Sit Hui-ping, an associate professor in the Faculty of Education at the Chinese University of Hong Kong (CUHK), says the unfavourable environment in Hong Kong may be one of the reasons so few children with special needs are adopted. Sit has recently conducted research on how children with disabilities can stay physically active.

“Hong Kong is the most densely populated city and space is an issue,” she says. “Barriers related to accessibility to both public transport and buildings are common.”

Sit also notes the lack of access to adequate rehabilitation services, education resources and employment opportunities, as well as social isolation and discrimination as other factors affecting the low adoption rate of children with special needs.

She thinks both the government and the community should promote an inclusive atmosphere to facilitate interaction between children with and without physical disabilities.

“Inclusive education should also be promoted in Hong Kong where children with physical disabilities could share the same education resources together with children with typical development,” she says.

But for now, children like Torrey remain a minority. Most children with special needs who are awaiting adoption are placed in foster care or in institutional care.

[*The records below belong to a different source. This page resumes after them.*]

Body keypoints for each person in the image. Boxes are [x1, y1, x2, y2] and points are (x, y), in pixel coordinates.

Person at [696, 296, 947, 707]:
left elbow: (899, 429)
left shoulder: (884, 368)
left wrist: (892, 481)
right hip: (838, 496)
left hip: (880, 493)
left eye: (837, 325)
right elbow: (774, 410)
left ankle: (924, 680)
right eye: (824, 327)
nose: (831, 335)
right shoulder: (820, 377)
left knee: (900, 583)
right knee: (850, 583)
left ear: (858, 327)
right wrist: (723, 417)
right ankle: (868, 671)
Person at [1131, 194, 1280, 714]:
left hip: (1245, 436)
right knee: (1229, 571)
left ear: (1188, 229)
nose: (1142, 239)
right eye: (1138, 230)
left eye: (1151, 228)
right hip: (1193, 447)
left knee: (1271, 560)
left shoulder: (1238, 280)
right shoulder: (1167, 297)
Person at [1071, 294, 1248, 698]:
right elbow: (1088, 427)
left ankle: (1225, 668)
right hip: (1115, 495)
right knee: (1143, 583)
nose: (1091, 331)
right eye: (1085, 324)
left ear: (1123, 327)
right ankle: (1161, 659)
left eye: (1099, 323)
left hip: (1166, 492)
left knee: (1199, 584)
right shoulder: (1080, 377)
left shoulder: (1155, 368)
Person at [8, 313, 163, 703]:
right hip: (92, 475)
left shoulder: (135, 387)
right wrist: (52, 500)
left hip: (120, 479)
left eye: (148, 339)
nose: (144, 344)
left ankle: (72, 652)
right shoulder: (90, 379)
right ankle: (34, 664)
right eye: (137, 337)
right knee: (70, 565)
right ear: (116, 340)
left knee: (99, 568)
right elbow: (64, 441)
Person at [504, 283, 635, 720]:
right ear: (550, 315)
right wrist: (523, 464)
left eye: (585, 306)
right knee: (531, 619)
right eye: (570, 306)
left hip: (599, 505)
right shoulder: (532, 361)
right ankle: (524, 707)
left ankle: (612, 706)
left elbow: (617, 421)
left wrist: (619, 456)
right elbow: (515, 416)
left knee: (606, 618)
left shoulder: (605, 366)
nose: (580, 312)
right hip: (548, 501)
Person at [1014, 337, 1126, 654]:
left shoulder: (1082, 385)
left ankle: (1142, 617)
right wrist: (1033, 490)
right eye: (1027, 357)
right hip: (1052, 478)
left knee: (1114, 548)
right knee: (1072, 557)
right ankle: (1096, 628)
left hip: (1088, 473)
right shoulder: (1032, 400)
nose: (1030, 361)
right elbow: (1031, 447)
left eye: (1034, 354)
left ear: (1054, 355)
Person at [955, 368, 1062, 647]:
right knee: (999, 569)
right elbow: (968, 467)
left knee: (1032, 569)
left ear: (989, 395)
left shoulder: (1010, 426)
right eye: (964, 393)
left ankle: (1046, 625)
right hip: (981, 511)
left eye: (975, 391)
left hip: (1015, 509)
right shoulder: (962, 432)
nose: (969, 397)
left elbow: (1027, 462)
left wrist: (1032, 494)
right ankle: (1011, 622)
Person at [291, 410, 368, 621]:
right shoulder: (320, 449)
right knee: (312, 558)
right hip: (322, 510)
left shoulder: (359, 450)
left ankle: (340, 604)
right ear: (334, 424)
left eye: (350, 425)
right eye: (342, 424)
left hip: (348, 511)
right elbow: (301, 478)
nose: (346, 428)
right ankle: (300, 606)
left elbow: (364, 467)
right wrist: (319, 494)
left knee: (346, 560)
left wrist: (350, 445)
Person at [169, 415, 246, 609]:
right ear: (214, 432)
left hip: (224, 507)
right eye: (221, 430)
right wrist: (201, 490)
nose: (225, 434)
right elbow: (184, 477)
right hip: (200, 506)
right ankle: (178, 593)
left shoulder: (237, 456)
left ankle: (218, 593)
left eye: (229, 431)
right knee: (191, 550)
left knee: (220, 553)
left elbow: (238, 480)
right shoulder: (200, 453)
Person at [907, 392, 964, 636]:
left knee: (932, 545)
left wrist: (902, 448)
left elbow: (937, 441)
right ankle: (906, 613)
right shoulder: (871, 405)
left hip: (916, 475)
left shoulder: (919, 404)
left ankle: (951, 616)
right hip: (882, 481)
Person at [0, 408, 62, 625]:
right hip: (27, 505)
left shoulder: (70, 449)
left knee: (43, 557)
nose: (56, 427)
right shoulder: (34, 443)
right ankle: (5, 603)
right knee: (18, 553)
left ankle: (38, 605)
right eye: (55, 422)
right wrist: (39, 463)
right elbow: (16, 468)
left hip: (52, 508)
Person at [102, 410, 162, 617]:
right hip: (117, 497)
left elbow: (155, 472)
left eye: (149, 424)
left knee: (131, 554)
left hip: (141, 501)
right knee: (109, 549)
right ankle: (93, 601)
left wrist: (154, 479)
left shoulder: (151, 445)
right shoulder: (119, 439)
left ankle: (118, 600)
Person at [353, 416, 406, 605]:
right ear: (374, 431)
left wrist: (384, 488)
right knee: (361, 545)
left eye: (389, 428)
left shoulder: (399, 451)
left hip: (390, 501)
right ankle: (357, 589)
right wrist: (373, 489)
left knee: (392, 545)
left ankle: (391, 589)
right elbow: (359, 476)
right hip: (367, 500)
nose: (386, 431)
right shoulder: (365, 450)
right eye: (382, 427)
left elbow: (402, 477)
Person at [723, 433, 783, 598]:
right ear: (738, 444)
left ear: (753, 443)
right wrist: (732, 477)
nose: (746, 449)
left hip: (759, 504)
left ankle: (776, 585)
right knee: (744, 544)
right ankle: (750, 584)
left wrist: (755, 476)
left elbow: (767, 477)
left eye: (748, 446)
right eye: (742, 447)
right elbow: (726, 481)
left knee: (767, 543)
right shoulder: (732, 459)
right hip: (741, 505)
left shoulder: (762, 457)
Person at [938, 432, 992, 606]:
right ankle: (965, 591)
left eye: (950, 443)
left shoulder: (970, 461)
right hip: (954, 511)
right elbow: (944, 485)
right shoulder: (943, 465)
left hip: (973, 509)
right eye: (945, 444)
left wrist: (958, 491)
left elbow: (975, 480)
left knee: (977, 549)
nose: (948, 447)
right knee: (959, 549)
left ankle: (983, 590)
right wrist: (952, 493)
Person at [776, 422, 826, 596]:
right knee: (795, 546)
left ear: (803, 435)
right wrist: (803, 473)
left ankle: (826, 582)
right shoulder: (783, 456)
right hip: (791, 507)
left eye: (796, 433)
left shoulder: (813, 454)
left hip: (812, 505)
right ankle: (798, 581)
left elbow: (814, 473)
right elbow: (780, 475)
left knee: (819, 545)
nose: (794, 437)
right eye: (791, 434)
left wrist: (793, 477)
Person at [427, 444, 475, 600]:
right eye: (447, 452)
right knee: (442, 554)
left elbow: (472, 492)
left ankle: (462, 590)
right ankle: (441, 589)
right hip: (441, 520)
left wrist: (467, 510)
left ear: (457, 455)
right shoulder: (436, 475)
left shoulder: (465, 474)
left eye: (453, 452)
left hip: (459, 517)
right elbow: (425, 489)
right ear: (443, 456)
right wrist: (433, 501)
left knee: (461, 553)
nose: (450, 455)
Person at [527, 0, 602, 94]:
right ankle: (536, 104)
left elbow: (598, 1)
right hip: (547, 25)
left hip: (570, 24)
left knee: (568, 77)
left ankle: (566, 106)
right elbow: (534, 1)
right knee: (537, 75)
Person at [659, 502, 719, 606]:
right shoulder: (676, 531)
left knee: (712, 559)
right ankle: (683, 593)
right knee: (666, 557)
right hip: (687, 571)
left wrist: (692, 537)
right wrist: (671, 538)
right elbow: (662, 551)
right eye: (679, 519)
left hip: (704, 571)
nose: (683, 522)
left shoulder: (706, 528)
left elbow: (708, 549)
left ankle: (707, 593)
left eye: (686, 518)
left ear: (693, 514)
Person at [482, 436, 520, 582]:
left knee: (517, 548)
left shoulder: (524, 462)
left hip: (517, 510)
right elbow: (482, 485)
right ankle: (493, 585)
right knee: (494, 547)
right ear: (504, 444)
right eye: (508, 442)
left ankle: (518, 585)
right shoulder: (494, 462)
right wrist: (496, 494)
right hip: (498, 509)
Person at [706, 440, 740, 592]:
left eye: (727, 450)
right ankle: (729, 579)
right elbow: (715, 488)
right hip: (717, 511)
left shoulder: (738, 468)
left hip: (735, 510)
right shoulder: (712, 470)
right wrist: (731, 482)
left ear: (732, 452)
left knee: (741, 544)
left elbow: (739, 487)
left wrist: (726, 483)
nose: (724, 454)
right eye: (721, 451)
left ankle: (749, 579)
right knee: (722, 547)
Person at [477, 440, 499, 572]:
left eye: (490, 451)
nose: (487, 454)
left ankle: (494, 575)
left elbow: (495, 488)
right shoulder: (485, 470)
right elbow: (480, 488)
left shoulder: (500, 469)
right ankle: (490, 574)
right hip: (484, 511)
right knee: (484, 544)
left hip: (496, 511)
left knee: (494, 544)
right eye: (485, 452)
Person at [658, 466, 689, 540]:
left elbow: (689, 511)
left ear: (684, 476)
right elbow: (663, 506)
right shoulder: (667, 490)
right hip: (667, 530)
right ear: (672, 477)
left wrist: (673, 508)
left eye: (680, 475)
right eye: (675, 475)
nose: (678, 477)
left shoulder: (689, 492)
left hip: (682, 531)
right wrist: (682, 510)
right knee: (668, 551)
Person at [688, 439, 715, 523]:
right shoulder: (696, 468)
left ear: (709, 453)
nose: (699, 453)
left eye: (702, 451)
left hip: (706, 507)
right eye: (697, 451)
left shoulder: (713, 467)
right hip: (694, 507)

Kookhee Andersson, came to Hong Kong 11 years ago from Sweden and has a son with Down’s syndrome, who is now seven. In 2014, Andersson fostered a child with Down’s syndrome for 18 months.

Andersson, who was herself adopted as a baby in Korea by a Swedish family, was keen to foster. “I know right now the children are desperate for families to sign up for fostering,” she says, recalling how she first came to take care of the 13-month-old boy. However, she admits it can be difficult to raise a child with Down’s syndrome in Hong Kong, and it is even more so looking after two.

She thinks there is a lot of stigma against children who look different in Hong Kong. “I think maybe if you don’t have that experience, it can be quite painful, maybe hurtful, because they do look, and sometimes you hear hurtful comments,” says Andersson.

Although outsiders may think that fostering is easier than adoption, Andersson disagrees. “The number one reason why people don’t foster again is because it’s so hard, emotionally, to let go,” she says. She recalls the transformation she saw in the child she fostered in the 18 months that she cared for him.

As for children who are neither fostered nor adopted, some are enrolled in boarding schools arranged by the Education Bureau and others may reside in homes run by Mother’s Choice or Po Leung Kuk.

Mother’s Choice is one if the organisations accredited by the Social Welfare Department to offer adoption and fostering services.

Multiple studies have shown that, on the whole, children who grow up in institutional settings have more problems in later life than those who grow up in adopted or birth families, and that the younger a child is when it is adopted, the better the outcome will be.

Florrie Ng Fei-yin, an associate professor at the Department of Educational Psychology at the Chinese University of Hong Kong says: “Children in institutional care typically receive less sensitive care, individual attention, and cognitive stimulation when compared to other children. This affects their physical growth, cognitive development, as well as their socioemotional development.” Ng adds that although the care given in adoptive and especially foster families can be variable, it is usually better than that provided in institutional care.

Masie Cheng Yuen-man, who volunteers with Mother’s Choice’s section of children with special needs disagrees. “Many girls who grow up in small group homes or NGOs live very well. It is not true that these people are bad. They are taught well in fact,” she says. Cheng says, however, that people who have grown up in such homes are often badly stigmatised in Hong Kong and many dare not tell people about their background.